If you want to parse a complete column of a pandas DataFrame you could use the .iloc
method. Let's say you want to parse the first column (zero based index).
df.iloc[:,0] = pd.to_datetime(df.iloc[:,0], format="%Y-%m-%d")
should work.
The example below is copied from here and if you want to read the bokeh tutorial, there is one which shows how to enable datetime axes.
import pandas as pd
from bokeh.plotting import figure, output_notebook, show
from bokeh.models import ColumnDataSource
sample={'A':[pd.to_datetime(x, format='%Y-%m') for x in ['2012-01','2012-02','2012-03']],'B':[7,8,9]}
source = ColumnDataSource(sample)
p = figure(width=400, height=400, x_axis_type='datetime')

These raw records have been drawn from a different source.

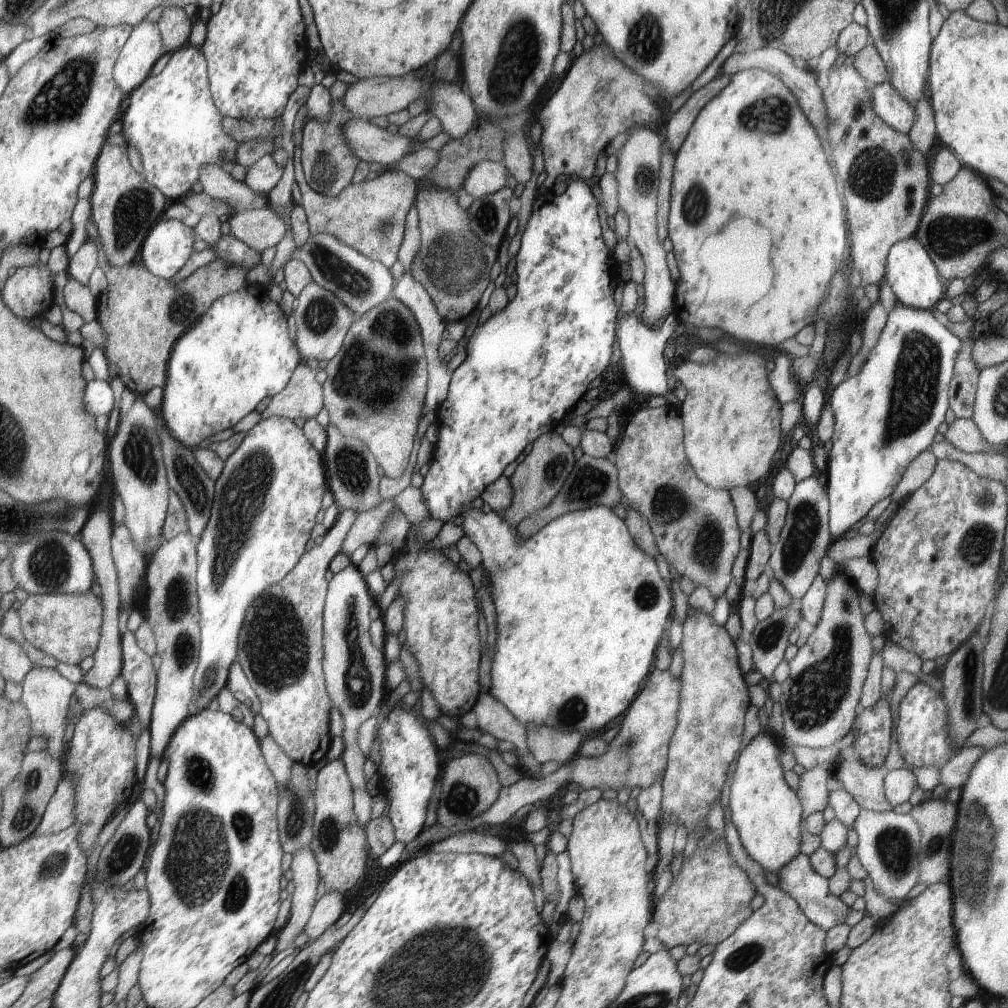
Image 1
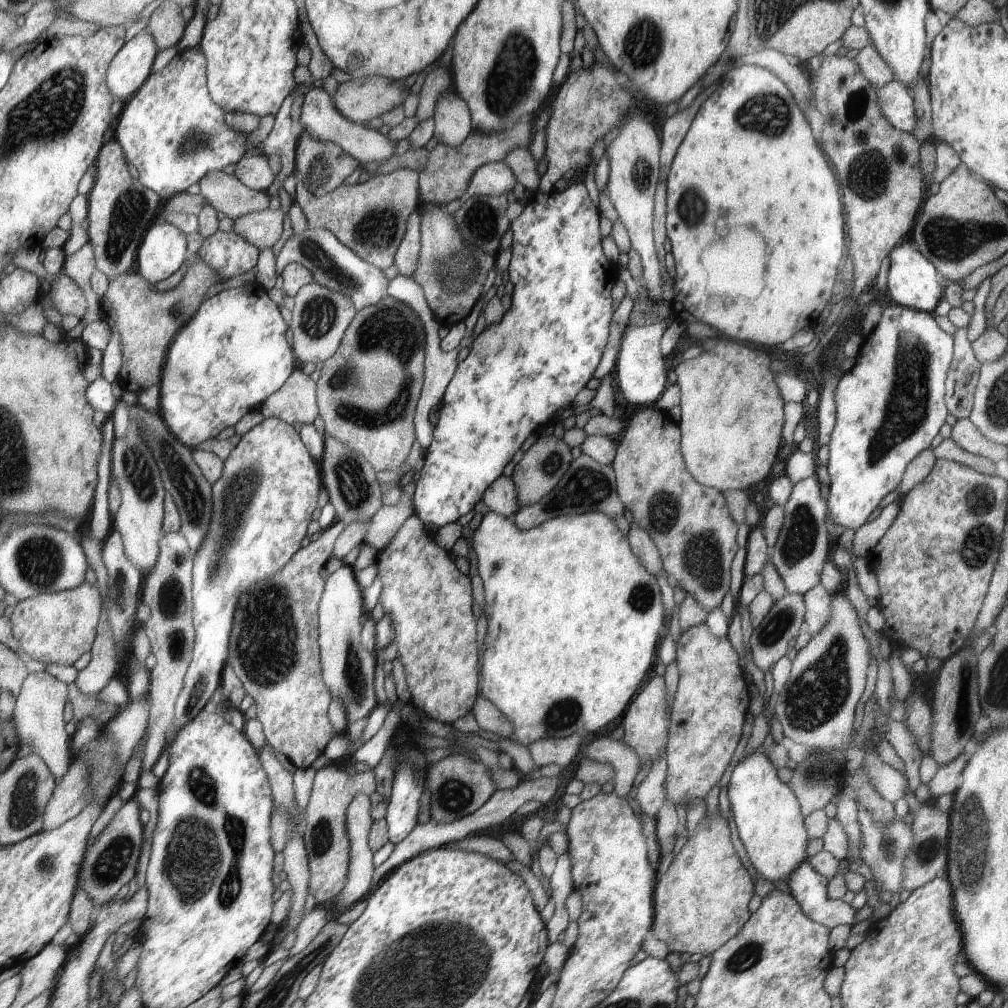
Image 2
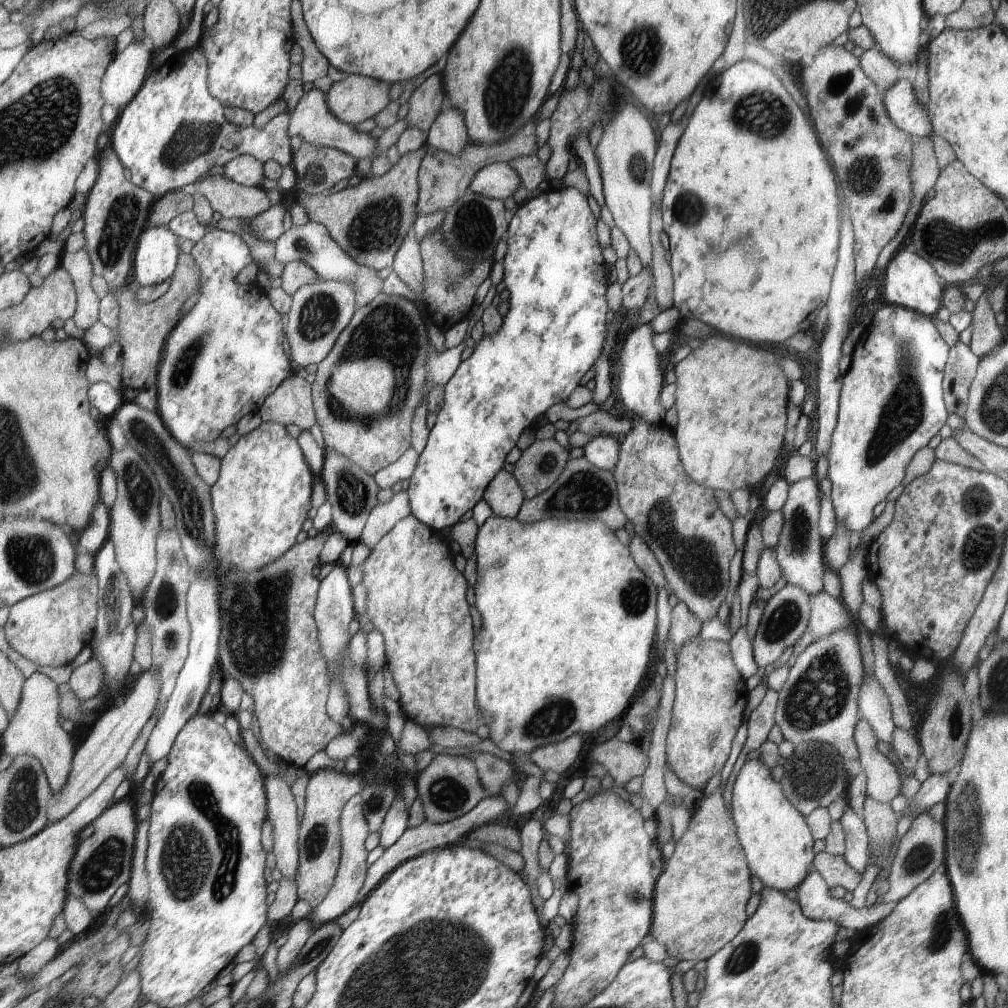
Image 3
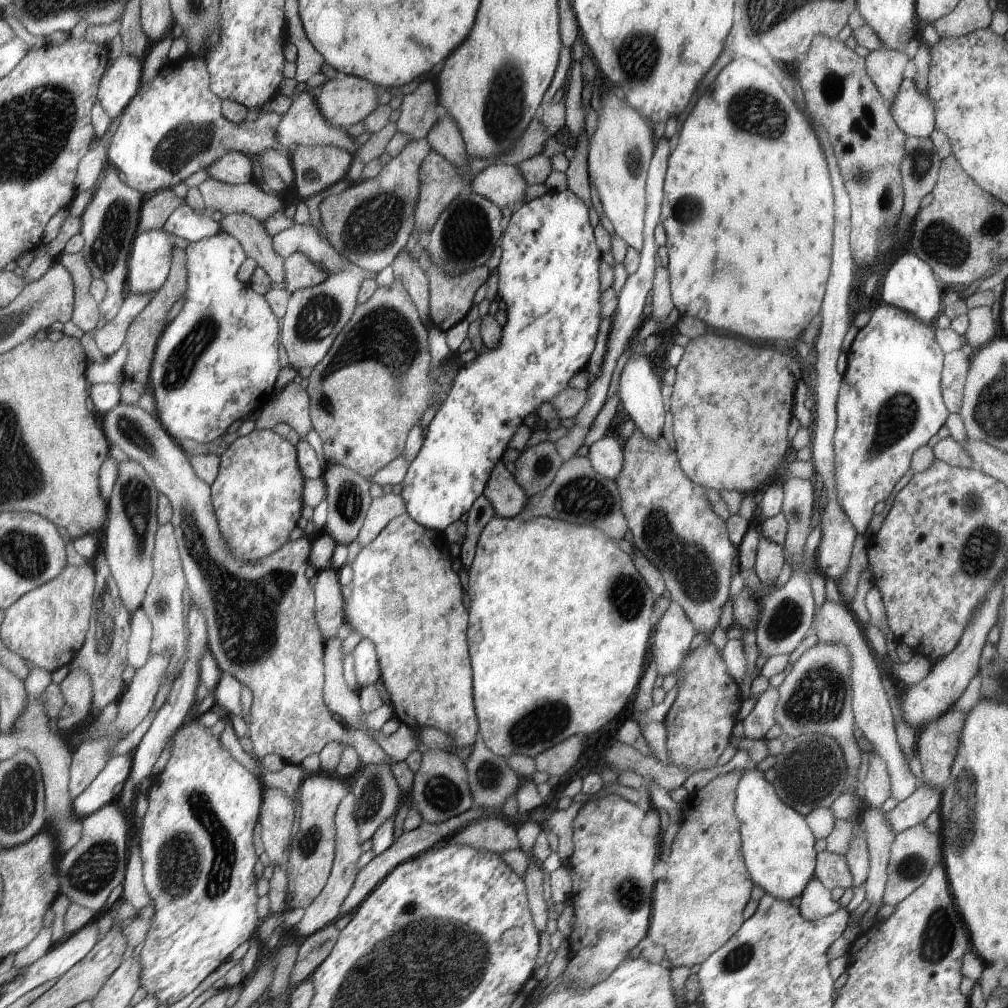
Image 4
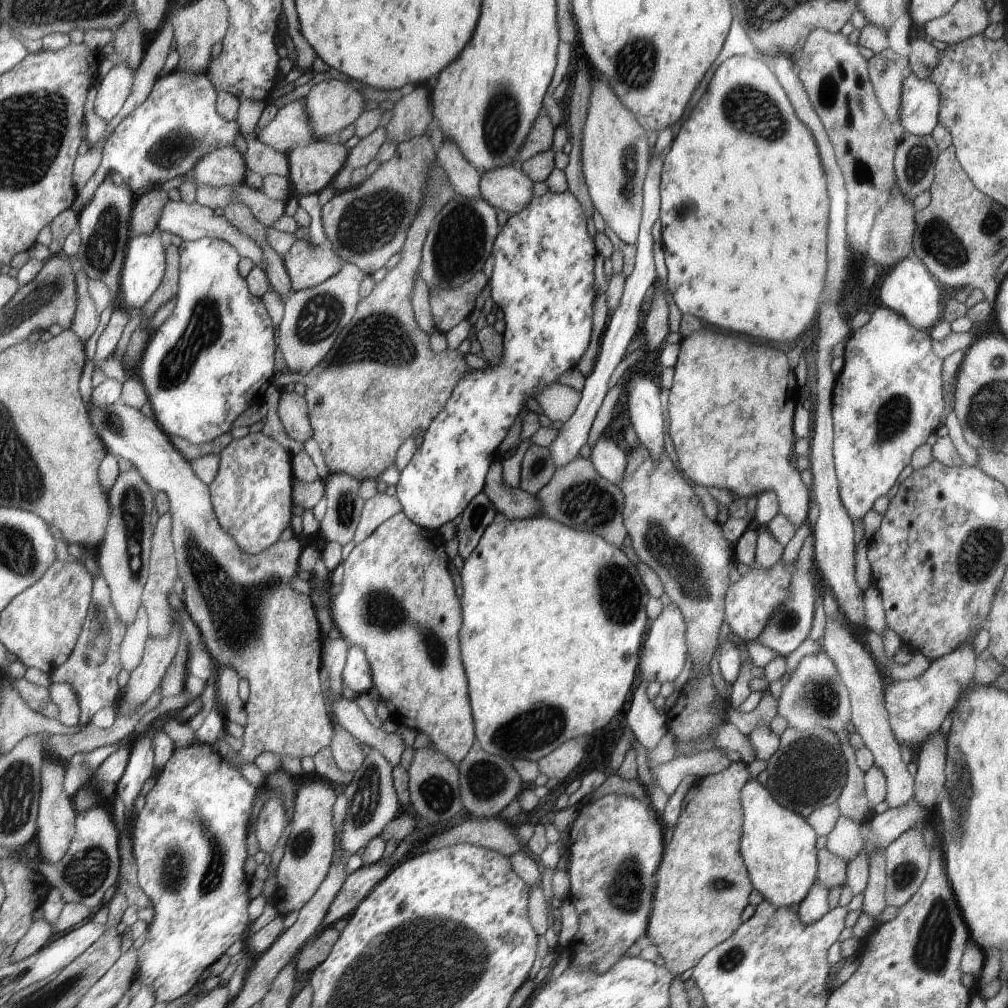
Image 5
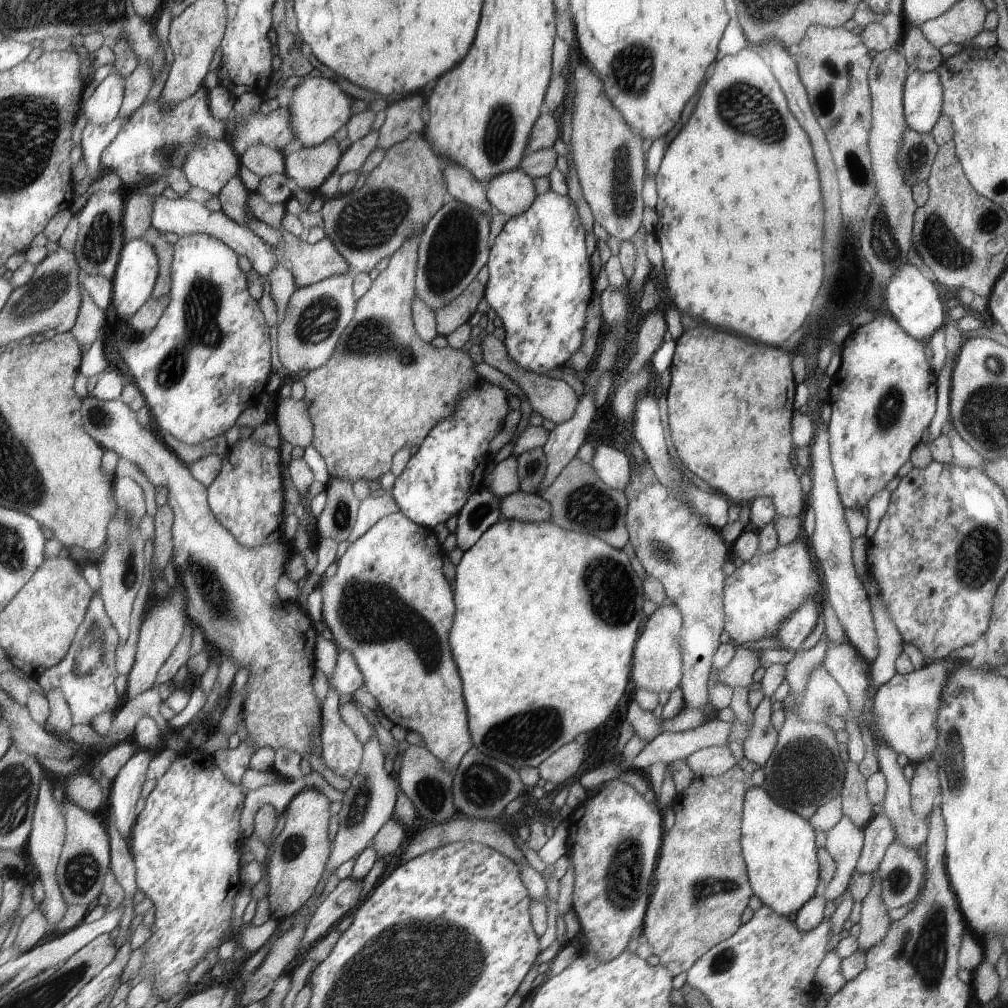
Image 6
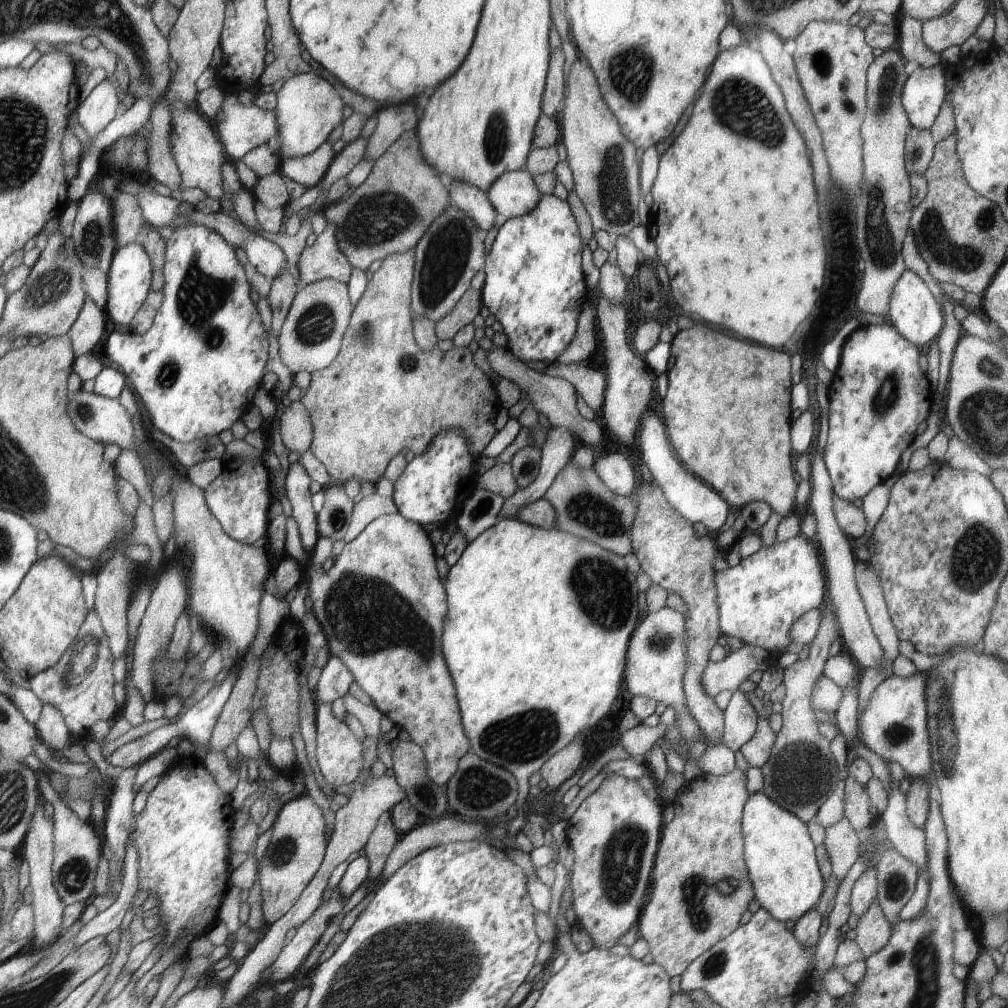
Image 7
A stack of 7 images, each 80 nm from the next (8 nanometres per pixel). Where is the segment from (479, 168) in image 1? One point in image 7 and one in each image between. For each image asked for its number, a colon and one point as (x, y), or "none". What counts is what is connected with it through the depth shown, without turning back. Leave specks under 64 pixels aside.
2: (492, 178)
3: (497, 180)
4: (502, 184)
5: (507, 187)
6: (511, 192)
7: (514, 193)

p.line(x='A', y='B', source=source, line_width=2)
output_notebook()
show(p)
FYI: The function pd.read_csv()
has a argument parse_dates
which calls pd.to_datetime
while parsing the csv-file. But there are multiple options and the usage depends on the data. So you have to read the documentation because this would make this post really long.